**Task instructions**. A faithful, word-for-word copy of the data below is required, without pictures.

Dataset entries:
+-------+

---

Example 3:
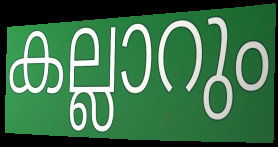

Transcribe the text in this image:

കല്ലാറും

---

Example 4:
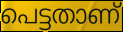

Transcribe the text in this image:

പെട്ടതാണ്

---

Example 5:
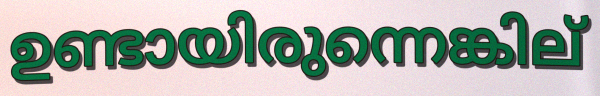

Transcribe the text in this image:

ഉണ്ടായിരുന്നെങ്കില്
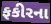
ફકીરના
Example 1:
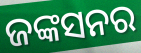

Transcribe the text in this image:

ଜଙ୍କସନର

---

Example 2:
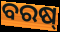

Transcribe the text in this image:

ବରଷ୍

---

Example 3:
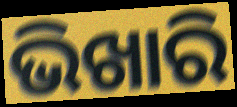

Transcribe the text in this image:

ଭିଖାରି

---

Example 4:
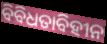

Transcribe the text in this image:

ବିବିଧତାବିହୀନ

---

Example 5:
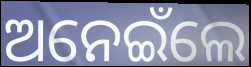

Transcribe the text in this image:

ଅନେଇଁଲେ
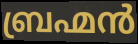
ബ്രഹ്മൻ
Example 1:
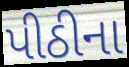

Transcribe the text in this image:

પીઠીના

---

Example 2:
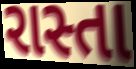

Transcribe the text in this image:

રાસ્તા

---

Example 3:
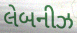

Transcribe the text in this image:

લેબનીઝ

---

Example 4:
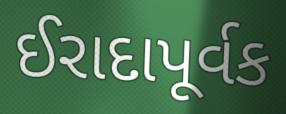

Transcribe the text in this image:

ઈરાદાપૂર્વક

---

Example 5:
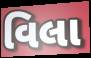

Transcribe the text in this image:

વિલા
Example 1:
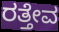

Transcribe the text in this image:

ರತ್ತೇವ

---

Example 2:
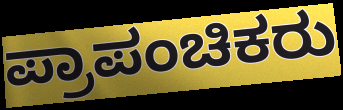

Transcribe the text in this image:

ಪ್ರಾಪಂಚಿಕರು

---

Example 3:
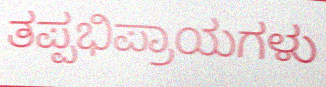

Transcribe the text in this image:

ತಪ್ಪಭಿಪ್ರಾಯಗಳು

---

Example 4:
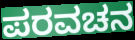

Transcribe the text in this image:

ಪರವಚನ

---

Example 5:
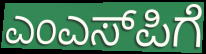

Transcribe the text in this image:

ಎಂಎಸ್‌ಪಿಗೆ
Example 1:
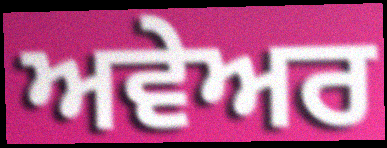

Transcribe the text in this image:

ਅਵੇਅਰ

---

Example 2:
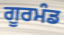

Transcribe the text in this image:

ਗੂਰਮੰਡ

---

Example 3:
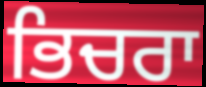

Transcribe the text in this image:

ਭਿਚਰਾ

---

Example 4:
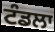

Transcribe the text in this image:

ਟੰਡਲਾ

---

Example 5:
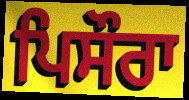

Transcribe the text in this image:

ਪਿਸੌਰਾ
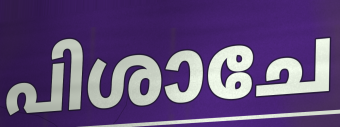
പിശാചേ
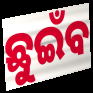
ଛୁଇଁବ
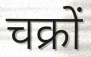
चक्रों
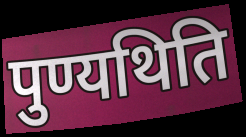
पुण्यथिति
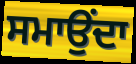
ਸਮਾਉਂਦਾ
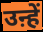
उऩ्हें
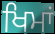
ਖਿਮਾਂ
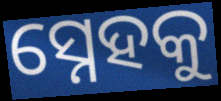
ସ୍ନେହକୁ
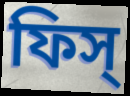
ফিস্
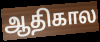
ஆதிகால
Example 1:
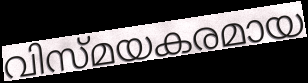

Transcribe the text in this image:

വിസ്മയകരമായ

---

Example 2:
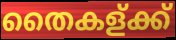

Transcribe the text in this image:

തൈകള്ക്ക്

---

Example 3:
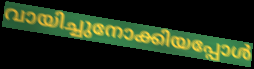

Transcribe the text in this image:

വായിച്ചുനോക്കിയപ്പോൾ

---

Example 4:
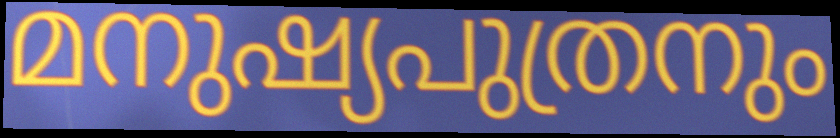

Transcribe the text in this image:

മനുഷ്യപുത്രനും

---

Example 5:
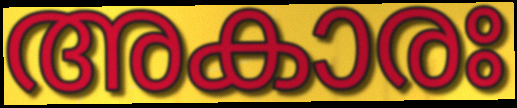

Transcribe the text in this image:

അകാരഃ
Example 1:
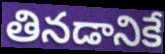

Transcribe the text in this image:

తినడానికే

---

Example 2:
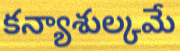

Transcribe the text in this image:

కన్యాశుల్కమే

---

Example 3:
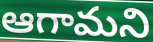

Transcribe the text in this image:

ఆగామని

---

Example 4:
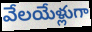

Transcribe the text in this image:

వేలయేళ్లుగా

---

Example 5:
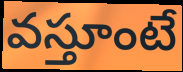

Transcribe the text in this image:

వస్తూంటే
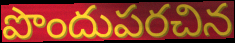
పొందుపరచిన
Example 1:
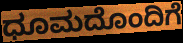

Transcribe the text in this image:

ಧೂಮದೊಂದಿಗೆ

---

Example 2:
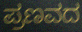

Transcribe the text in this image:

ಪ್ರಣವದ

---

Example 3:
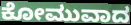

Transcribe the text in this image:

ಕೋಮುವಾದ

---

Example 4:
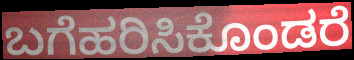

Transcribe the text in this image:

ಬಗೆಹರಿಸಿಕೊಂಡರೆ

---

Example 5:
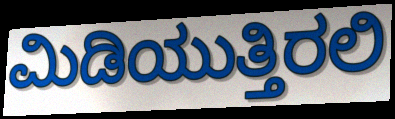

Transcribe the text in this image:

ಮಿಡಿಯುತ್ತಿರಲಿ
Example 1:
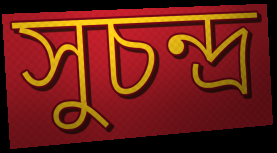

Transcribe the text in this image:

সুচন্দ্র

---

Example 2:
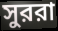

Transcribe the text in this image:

+-------+

**Expected output**.
---

Example 3:

Transcribe the text in this image:

കല്ലാറും

---

Example 4:

Transcribe the text in this image:

പെട്ടതാണ്

---

Example 5:

Transcribe the text in this image:

ഉണ്ടായിരുന്നെങ്കില്
ફકીરના
Example 1:

Transcribe the text in this image:

ଜଙ୍କସନର

---

Example 2:

Transcribe the text in this image:

ବରଷ୍

---

Example 3:

Transcribe the text in this image:

ଭିଖାରି

---

Example 4:

Transcribe the text in this image:

ବିବିଧତାବିହୀନ

---

Example 5:

Transcribe the text in this image:

ଅନେଇଁଲେ
ബ്രഹ്മൻ
Example 1:

Transcribe the text in this image:

પીઠીના

---

Example 2:

Transcribe the text in this image:

રાસ્તા

---

Example 3:

Transcribe the text in this image:

લેબનીઝ

---

Example 4:

Transcribe the text in this image:

ઈરાદાપૂર્વક

---

Example 5:

Transcribe the text in this image:

વિલા
Example 1:

Transcribe the text in this image:

ರತ್ತೇವ

---

Example 2:

Transcribe the text in this image:

ಪ್ರಾಪಂಚಿಕರು

---

Example 3:

Transcribe the text in this image:

ತಪ್ಪಭಿಪ್ರಾಯಗಳು

---

Example 4:

Transcribe the text in this image:

ಪರವಚನ

---

Example 5:

Transcribe the text in this image:

ಎಂಎಸ್‌ಪಿಗೆ
Example 1:

Transcribe the text in this image:

ਅਵੇਅਰ

---

Example 2:

Transcribe the text in this image:

ਗੂਰਮੰਡ

---

Example 3:

Transcribe the text in this image:

ਭਿਚਰਾ

---

Example 4:

Transcribe the text in this image:

ਟੰਡਲਾ

---

Example 5:

Transcribe the text in this image:

ਪਿਸੌਰਾ
പിശാചേ
ଛୁଇଁବ
चक्रों
पुण्यथिति
ਸਮਾਉਂਦਾ
उऩ्हें
ਖਿਮਾਂ
ସ୍ନେହକୁ
ফিস্
ஆதிகால
Example 1:

Transcribe the text in this image:

വിസ്മയകരമായ

---

Example 2:

Transcribe the text in this image:

തൈകള്ക്ക്

---

Example 3:

Transcribe the text in this image:

വായിച്ചുനോക്കിയപ്പോൾ

---

Example 4:

Transcribe the text in this image:

മനുഷ്യപുത്രനും

---

Example 5:

Transcribe the text in this image:

അകാരഃ
Example 1:

Transcribe the text in this image:

తినడానికే

---

Example 2:

Transcribe the text in this image:

కన్యాశుల్కమే

---

Example 3:

Transcribe the text in this image:

ఆగామని

---

Example 4:

Transcribe the text in this image:

వేలయేళ్లుగా

---

Example 5:

Transcribe the text in this image:

వస్తూంటే
పొందుపరచిన
Example 1:

Transcribe the text in this image:

ಧೂಮದೊಂದಿಗೆ

---

Example 2:

Transcribe the text in this image:

ಪ್ರಣವದ

---

Example 3:

Transcribe the text in this image:

ಕೋಮುವಾದ

---

Example 4:

Transcribe the text in this image:

ಬಗೆಹರಿಸಿಕೊಂಡರೆ

---

Example 5:

Transcribe the text in this image:

ಮಿಡಿಯುತ್ತಿರಲಿ
Example 1:

Transcribe the text in this image:

সুচন্দ্র

---

Example 2:

Transcribe the text in this image:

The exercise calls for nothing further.